Türkiye’s Agriculture and Forestry ministry has most recently announced the adoption of the planned agriculture model as part of the “Century of Türkiye” vision, as the Minister of Agriculture and Forestry of Türkiye, affirmed that the product supply security will be ensured through planned production.

Drawing attention to three critical global issues, Minister of Agriculture and Forestry Professor Dr. Vahit Kirişci said, “The first of these is agriculture and food, the second is water, and the third is energy. Agriculture and water are indispensable to humanity.”

Minister Kirişci highlighted, “We face challenges regarding both water and soil. Hence, we must plan our production accordingly,” emphasizing on the transition to the planned agriculture model.

Elaborating on the legislative work prepared for planned agriculture, Kirişci specified, “With planned agriculture, owners of fields, barns and poultry houses will no longer produce according to their own preferences. Production will be aligned with the requirements of planned production.”

Kirişci underscored the importance of classification as the foundation of planned production, stating, “We classify our products into two categories. The first comprises strategic products, while the second includes products that are beneficial to produce despite not being strategic.”

Regarding strategic products, which require ensured supply security, Kirişci explained, “Our Supply Security Department monitors global trends and provides us with information and reports on products we should produce and procure. We share this valuable information with producers, traders and the market.”

Contracted agriculture

Pointing out that the contracted production model as another crucial aspect of planning, the minister said, “Contractual production facilitates collaboration between buyers and sellers. We have initiated this approach in cattle breeding through the Meat and Milk Institution (ESK), guaranteeing the purchase of both meat and milk from producers. We are committed to this production model and intend to implement it across multiple product categories.”

Kirişci explained that the Ministry of Agriculture and Forestry would assume the role of strategy development and oversight, adding, “In this context, we aim to delegate some of our responsibilities, much like in financial consultancy. We envision the establishment of certified food consultants, certified agricultural engineers and certified aquaculture specialists. We believe in reciprocity, akin to engineers or certified veterinarians.”

The minister indicated the progress of the agricultural sector over the past 20 years, emphasizing that the sector alone now accounts for exports that were previously contributed by all sectors combined.

“In 2006, we implemented legislation inspired by developed countries worldwide. The level of support, which was TL 1.8 billion TL in 2002, reached TL 40.4 billion by the end of 2022. These substantial supports enabled us to achieve a record-breaking plant production output. Türkiye’s crop production, which stood at 98 million tonnes in 2002, soared to 128.6 million tonnes in 2022. Likewise, our bovine population rose from 9.9 million in 2002 to 18 million in 2022. The number of sheep and goats also increased from 32 million to 58 million. We continue our efforts to enhance productivity,” the minister said.

Turkish salmon

Kirişçi also noted that although Türkiye is surrounded by seas on three sides, the country’s aquaculture production was previously relatively low.

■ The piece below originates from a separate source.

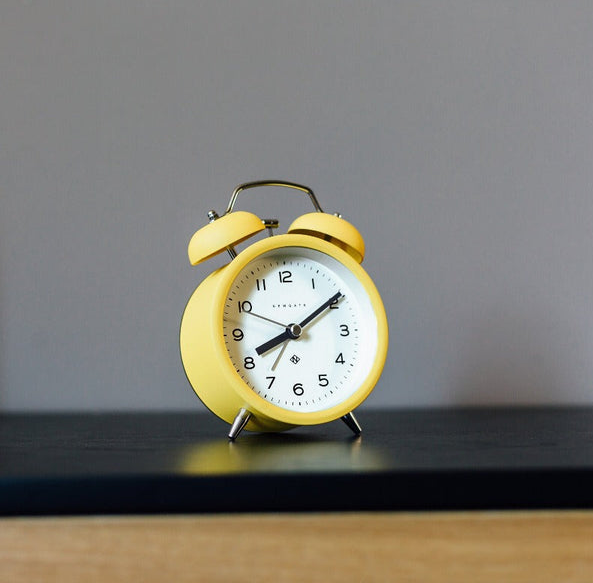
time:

“Turkish salmon, for instance, was relatively unknown. However, in 2002, salmon production reached 62,000 tonnes and by 2022, it surged to 525,000 tonnes. Fisheries exports alone reached $1.7 billion. In total, our exports amounted to $29.9 billion. If we push our 2022 target of $36 billion, which was achieved across all sectors, a bit further, we will be in a position to sustain the sector’s growth independently. By the end of this year, we aim to approach the $36 billion mark,” the minister added.